:: Task objective ::
Exact duplicates of all the records are needed.

(Dataset entries)
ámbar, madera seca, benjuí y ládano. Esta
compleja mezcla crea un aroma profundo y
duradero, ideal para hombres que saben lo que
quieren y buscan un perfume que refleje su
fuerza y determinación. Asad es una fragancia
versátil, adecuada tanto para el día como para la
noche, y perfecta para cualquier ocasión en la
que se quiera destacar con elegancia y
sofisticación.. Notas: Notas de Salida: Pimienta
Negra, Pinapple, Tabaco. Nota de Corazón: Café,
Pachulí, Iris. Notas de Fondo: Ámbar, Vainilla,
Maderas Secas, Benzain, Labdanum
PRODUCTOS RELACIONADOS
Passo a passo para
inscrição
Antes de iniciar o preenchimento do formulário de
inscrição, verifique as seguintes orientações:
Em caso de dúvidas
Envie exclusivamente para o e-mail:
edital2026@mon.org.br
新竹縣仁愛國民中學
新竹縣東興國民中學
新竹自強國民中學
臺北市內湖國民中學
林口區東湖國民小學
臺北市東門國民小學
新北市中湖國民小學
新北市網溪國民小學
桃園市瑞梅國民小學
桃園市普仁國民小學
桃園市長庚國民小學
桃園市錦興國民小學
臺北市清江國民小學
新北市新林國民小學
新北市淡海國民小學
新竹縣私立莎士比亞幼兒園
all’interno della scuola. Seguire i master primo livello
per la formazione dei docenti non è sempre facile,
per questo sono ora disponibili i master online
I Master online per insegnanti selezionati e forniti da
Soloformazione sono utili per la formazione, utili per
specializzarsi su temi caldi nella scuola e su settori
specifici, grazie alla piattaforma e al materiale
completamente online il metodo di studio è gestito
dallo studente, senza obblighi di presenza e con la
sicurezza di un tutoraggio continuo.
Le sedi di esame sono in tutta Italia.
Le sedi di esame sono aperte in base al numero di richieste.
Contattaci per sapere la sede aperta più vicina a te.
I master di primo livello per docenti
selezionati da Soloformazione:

:: Solution to the problem ::
ámbar, madera seca, benjuí y ládano. Esta
compleja mezcla crea un aroma profundo y
duradero, ideal para hombres que saben lo que
quieren y buscan un perfume que refleje su
fuerza y determinación. Asad es una fragancia
versátil, adecuada tanto para el día como para la
noche, y perfecta para cualquier ocasión en la
que se quiera destacar con elegancia y
sofisticación.. Notas: Notas de Salida: Pimienta
Negra, Pinapple, Tabaco. Nota de Corazón: Café,
Pachulí, Iris. Notas de Fondo: Ámbar, Vainilla,
Maderas Secas, Benzain, Labdanum
PRODUCTOS RELACIONADOS
Passo a passo para
inscrição
Antes de iniciar o preenchimento do formulário de
inscrição, verifique as seguintes orientações:
Em caso de dúvidas
Envie exclusivamente para o e-mail:
edital2026@mon.org.br
新竹縣仁愛國民中學
新竹縣東興國民中學
新竹自強國民中學
臺北市內湖國民中學
林口區東湖國民小學
臺北市東門國民小學
新北市中湖國民小學
新北市網溪國民小學
桃園市瑞梅國民小學
桃園市普仁國民小學
桃園市長庚國民小學
桃園市錦興國民小學
臺北市清江國民小學
新北市新林國民小學
新北市淡海國民小學
新竹縣私立莎士比亞幼兒園
all’interno della scuola. Seguire i master primo livello
per la formazione dei docenti non è sempre facile,
per questo sono ora disponibili i master online
I Master online per insegnanti selezionati e forniti da
Soloformazione sono utili per la formazione, utili per
specializzarsi su temi caldi nella scuola e su settori
specifici, grazie alla piattaforma e al materiale
completamente online il metodo di studio è gestito
dallo studente, senza obblighi di presenza e con la
sicurezza di un tutoraggio continuo.
Le sedi di esame sono in tutta Italia.
Le sedi di esame sono aperte in base al numero di richieste.
Contattaci per sapere la sede aperta più vicina a te.
I master di primo livello per docenti
selezionati da Soloformazione:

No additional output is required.